● **JOB**
From the material below, turn the lines running from the one containing "Savage wins NIH Director's New" through the one containing "NIH Director's New Innovator Award." into a numbered list, leaving out any blank lines.

● **Collected data**
******************************
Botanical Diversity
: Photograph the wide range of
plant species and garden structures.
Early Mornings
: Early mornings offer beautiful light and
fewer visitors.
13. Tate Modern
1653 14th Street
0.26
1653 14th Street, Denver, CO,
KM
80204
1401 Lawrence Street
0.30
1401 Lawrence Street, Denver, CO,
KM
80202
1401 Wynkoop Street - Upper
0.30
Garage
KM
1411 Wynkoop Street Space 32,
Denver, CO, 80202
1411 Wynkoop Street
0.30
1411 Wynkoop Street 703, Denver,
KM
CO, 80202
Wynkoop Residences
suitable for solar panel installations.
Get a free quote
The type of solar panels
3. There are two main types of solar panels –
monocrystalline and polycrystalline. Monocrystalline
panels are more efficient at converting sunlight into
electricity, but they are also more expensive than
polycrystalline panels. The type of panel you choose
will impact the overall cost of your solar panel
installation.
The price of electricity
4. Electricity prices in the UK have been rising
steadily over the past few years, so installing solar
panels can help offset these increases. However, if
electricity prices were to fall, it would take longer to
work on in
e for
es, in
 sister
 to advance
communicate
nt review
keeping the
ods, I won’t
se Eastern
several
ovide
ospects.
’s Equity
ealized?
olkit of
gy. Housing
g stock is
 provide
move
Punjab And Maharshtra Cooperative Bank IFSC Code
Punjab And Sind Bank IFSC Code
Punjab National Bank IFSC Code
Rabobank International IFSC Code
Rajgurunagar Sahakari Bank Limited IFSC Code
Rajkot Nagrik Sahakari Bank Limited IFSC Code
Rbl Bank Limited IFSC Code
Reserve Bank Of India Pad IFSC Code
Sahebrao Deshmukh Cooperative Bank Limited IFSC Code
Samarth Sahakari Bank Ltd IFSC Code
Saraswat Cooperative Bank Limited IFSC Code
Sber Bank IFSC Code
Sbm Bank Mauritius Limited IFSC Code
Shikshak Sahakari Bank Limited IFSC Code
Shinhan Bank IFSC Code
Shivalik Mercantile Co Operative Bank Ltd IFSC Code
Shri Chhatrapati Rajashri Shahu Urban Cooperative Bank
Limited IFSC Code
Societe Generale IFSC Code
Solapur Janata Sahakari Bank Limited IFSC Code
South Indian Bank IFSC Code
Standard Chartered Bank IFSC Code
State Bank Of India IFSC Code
******************************
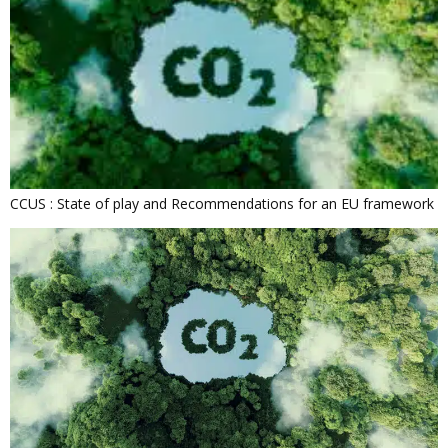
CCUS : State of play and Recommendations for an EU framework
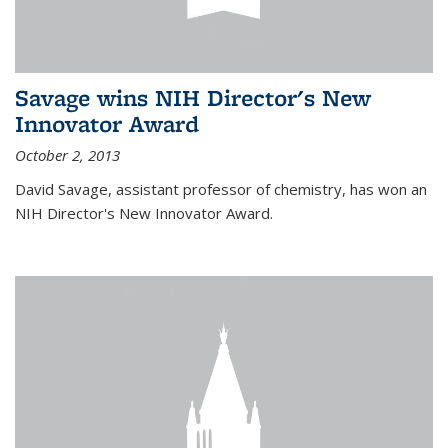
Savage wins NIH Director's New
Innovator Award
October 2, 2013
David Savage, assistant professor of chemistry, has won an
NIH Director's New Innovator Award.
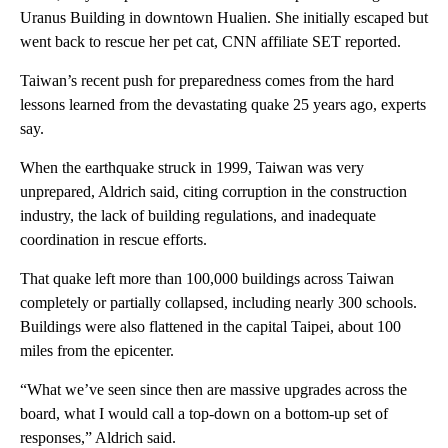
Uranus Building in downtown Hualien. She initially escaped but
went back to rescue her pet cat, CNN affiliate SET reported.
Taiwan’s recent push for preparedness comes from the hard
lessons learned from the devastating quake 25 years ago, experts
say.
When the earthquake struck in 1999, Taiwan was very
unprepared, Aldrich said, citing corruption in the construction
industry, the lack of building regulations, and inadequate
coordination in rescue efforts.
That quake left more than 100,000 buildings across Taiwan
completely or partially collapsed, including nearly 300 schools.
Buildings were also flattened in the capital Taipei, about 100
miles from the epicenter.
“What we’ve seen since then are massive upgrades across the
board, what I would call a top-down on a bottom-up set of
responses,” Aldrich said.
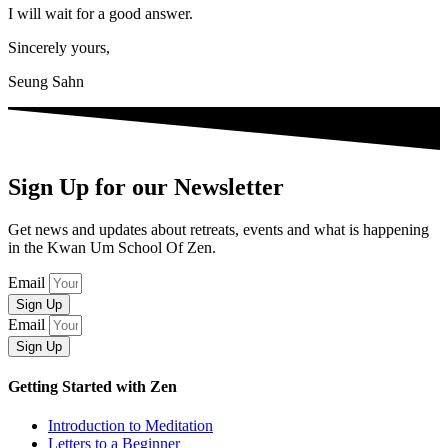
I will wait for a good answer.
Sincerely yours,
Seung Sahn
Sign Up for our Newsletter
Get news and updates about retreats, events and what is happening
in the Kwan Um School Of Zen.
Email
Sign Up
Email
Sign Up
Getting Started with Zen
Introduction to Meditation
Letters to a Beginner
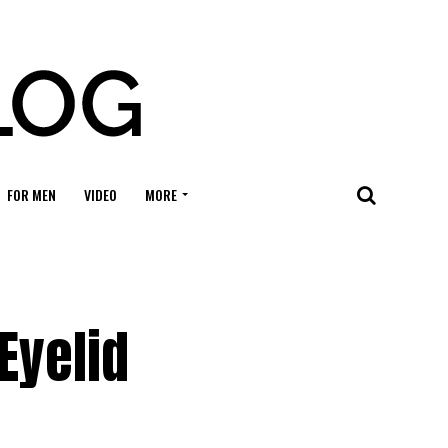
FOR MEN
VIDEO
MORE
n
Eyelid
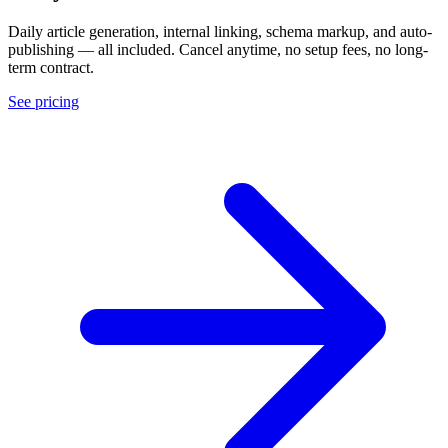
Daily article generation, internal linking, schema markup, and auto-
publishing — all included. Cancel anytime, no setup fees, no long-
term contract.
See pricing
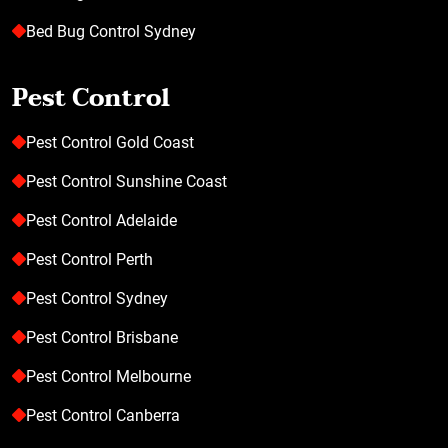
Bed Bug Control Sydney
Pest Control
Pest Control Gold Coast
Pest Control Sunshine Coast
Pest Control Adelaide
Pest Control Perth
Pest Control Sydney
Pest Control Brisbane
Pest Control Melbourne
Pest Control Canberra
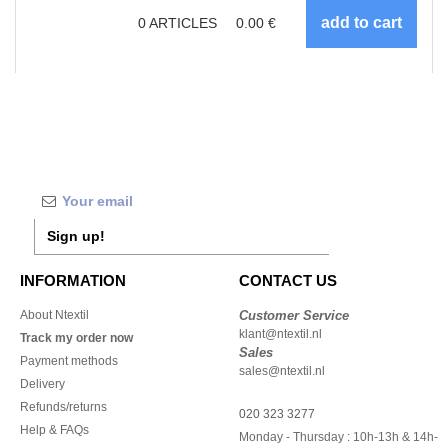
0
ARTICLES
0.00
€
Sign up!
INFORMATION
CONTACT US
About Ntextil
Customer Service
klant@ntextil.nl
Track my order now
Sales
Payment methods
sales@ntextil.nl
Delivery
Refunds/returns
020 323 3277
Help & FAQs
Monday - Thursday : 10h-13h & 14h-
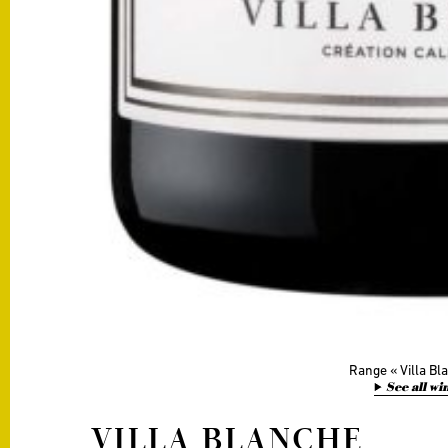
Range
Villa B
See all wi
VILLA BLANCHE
******************************
● **SOLUTION TO THIS EXERCISE**
1. Savage wins NIH Director's New
2. Innovator Award
3. October 2, 2013
4. David Savage, assistant professor of chemistry, has won an
5. NIH Director's New Innovator Award.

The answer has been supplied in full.